===== The data

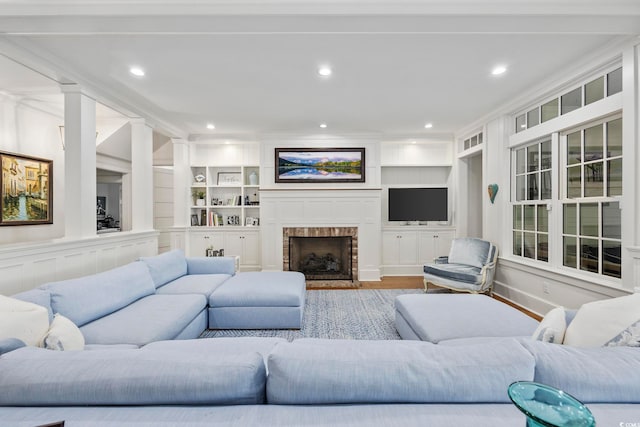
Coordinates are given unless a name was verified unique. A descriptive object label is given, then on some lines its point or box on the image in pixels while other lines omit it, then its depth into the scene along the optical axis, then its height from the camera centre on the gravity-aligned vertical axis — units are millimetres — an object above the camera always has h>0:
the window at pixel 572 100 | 2613 +1164
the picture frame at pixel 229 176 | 5770 +718
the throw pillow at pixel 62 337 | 1466 -641
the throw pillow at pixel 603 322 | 1283 -499
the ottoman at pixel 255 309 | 2986 -977
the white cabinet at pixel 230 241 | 5520 -527
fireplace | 5145 -740
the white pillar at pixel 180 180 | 5367 +607
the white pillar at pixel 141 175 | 4051 +533
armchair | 3871 -766
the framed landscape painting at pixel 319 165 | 5254 +860
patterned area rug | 2945 -1216
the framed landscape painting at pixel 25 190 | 3541 +302
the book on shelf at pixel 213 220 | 5594 -133
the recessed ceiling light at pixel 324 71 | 2882 +1419
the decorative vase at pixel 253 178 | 5563 +664
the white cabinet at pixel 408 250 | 5484 -696
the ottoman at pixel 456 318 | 1986 -796
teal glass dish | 533 -388
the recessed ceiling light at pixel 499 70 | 2910 +1443
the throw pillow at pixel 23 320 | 1429 -544
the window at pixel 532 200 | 3438 +158
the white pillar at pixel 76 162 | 3047 +534
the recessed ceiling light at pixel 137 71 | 2909 +1431
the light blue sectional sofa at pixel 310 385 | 908 -561
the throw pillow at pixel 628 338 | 1212 -528
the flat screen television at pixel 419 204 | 5414 +162
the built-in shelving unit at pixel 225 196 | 5594 +334
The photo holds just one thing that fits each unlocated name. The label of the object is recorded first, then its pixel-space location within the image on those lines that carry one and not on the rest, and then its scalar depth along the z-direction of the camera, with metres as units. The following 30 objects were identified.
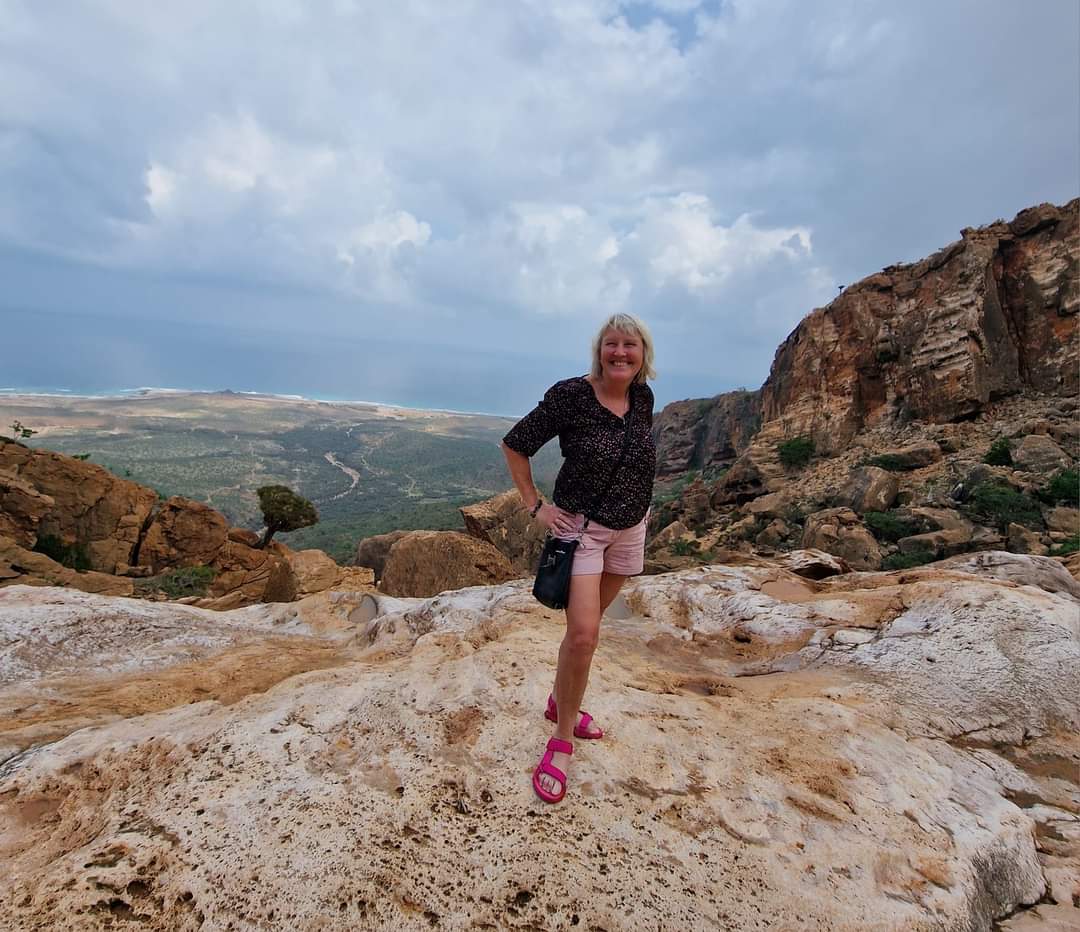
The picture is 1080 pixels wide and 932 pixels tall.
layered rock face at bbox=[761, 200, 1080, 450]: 22.69
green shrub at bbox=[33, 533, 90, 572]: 13.69
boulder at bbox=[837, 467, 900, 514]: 17.52
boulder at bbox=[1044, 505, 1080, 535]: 12.59
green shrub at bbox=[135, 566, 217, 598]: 13.18
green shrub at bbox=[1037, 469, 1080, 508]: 14.37
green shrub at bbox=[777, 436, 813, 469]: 26.83
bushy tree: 19.11
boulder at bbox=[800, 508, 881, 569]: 13.34
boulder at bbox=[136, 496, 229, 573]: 15.67
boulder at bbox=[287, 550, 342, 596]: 13.62
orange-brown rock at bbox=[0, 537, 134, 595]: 9.52
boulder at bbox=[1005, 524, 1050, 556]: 11.34
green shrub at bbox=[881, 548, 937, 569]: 12.17
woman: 2.58
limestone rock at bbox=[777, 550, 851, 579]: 7.70
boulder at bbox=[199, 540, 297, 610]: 14.70
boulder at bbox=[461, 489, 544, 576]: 13.41
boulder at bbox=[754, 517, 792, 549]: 17.71
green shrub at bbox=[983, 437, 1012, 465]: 17.72
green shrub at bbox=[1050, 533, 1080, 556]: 11.22
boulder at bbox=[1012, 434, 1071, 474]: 16.39
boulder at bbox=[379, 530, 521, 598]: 10.25
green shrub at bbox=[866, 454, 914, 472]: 20.69
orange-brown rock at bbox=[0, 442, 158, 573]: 14.33
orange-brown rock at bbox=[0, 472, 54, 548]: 12.69
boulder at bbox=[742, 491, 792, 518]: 20.58
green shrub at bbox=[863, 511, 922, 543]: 14.68
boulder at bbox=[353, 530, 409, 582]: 15.41
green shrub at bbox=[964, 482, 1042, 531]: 13.53
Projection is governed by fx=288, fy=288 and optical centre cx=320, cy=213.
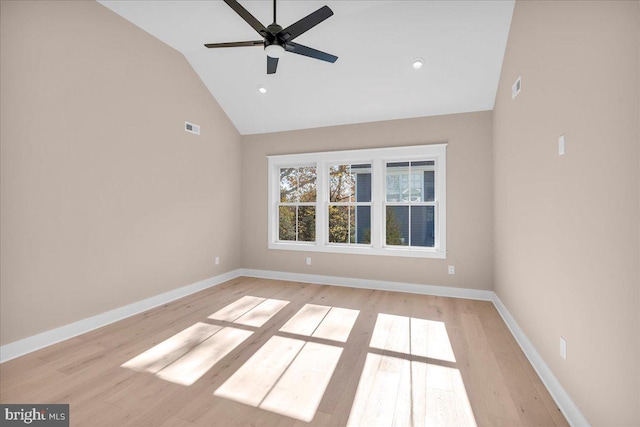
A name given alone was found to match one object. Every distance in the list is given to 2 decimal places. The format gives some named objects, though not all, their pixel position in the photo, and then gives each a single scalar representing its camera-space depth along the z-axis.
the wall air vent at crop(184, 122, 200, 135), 4.13
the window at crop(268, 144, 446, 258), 4.34
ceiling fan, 2.26
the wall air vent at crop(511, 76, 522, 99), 2.74
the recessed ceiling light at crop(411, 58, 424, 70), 3.48
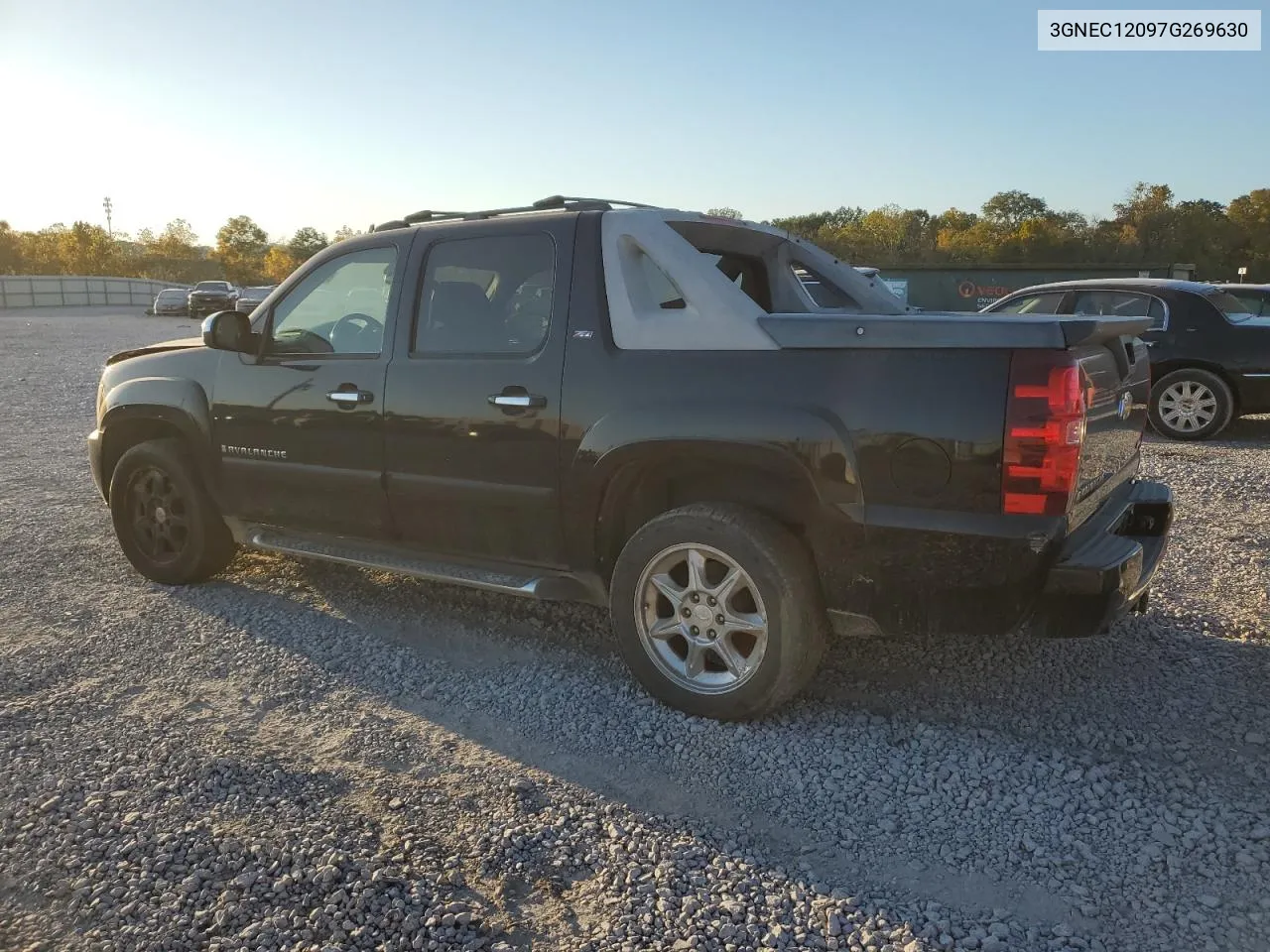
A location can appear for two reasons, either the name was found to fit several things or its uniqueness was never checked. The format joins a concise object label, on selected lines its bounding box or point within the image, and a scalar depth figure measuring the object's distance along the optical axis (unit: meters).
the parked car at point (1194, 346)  9.17
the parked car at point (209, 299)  40.00
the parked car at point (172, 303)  45.28
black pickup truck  3.04
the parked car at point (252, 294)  35.11
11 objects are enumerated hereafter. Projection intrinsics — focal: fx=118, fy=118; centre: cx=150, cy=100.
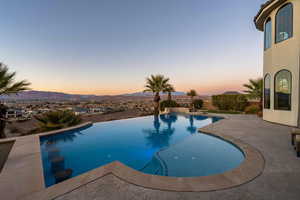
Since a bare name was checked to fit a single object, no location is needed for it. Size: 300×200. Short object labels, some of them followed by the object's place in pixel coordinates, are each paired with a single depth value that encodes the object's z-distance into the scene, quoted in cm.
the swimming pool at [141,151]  376
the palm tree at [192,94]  1699
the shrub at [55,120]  766
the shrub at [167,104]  1783
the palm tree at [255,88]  1095
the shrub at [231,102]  1423
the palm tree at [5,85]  649
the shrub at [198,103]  1791
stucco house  636
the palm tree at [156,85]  1611
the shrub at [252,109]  1217
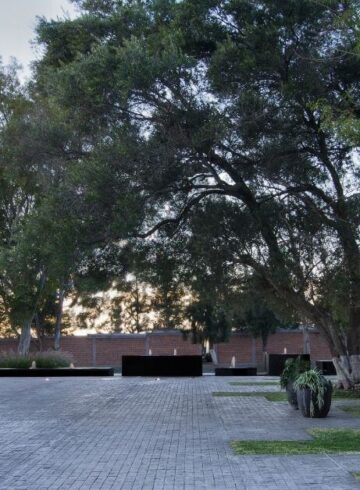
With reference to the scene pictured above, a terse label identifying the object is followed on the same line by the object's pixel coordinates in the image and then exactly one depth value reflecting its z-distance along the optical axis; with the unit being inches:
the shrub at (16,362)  1328.7
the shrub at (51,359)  1337.4
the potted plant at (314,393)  578.9
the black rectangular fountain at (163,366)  1253.7
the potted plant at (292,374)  644.1
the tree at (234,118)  650.8
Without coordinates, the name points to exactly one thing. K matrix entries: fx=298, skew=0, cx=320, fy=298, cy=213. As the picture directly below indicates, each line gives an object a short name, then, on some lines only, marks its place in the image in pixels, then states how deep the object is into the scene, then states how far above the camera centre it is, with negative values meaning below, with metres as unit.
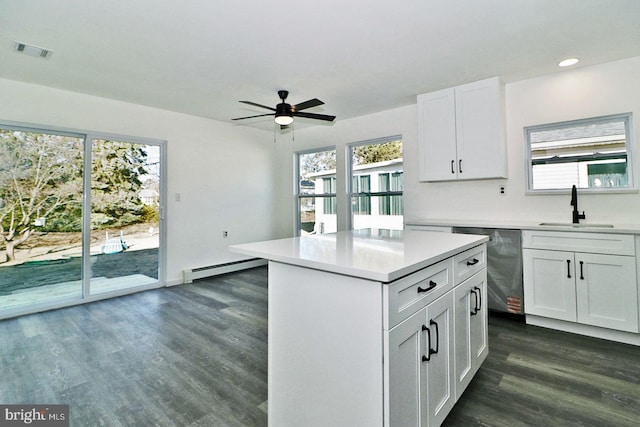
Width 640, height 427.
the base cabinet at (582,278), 2.41 -0.51
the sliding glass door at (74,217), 3.24 +0.08
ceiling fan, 3.29 +1.21
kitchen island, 1.10 -0.47
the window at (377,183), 4.43 +0.59
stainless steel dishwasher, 2.88 -0.49
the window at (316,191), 5.32 +0.58
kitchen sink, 2.73 -0.05
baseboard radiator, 4.45 -0.75
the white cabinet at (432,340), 1.12 -0.55
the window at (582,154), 2.88 +0.68
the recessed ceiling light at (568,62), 2.83 +1.53
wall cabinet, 3.23 +1.02
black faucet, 2.95 +0.14
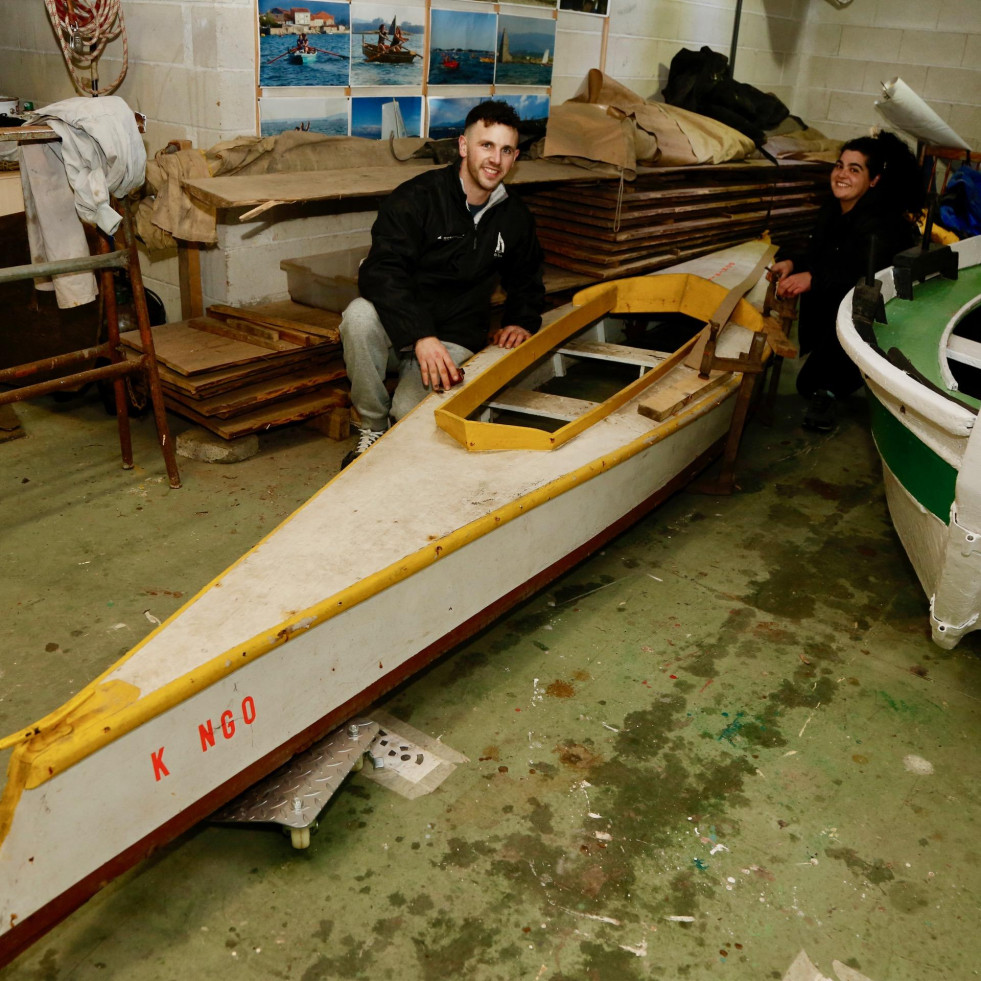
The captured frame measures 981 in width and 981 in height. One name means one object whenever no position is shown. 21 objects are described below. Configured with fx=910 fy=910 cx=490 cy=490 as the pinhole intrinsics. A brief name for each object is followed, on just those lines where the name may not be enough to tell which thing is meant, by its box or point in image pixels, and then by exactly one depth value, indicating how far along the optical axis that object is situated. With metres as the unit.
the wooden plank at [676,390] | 3.27
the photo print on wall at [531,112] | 5.51
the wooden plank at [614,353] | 4.17
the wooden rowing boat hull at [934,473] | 2.57
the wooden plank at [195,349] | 3.77
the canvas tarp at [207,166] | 4.09
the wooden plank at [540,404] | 3.51
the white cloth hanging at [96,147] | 3.06
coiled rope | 4.51
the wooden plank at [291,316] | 4.07
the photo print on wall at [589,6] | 5.91
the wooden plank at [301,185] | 3.64
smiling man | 3.51
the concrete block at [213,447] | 3.88
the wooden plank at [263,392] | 3.77
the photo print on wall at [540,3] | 5.61
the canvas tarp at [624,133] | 5.09
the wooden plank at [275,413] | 3.82
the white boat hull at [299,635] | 1.61
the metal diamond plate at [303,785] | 2.07
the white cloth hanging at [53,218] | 3.15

==========

* [What to work on] Transcribe the records above exactly, beginning at the line that contains "boulder at bbox=[199, 540, 297, 610]: 14.70" and ending with the line that contains "boulder at bbox=[353, 530, 409, 582]: 15.41", both included, and nothing else.

* [Task result]
boulder at bbox=[199, 540, 297, 610]: 14.70
boulder at bbox=[461, 489, 544, 576]: 13.41
boulder at bbox=[754, 517, 792, 549]: 17.71
green shrub at bbox=[983, 437, 1012, 465]: 17.72
green shrub at bbox=[1050, 533, 1080, 556]: 11.22
boulder at bbox=[1012, 434, 1071, 474]: 16.39
boulder at bbox=[379, 530, 521, 598]: 10.25
green shrub at bbox=[866, 454, 914, 472]: 20.69
orange-brown rock at bbox=[0, 442, 158, 573]: 14.33
orange-brown rock at bbox=[0, 472, 54, 548]: 12.69
boulder at bbox=[742, 491, 792, 518]: 20.58
green shrub at bbox=[863, 511, 922, 543]: 14.68
boulder at bbox=[353, 530, 409, 582]: 15.41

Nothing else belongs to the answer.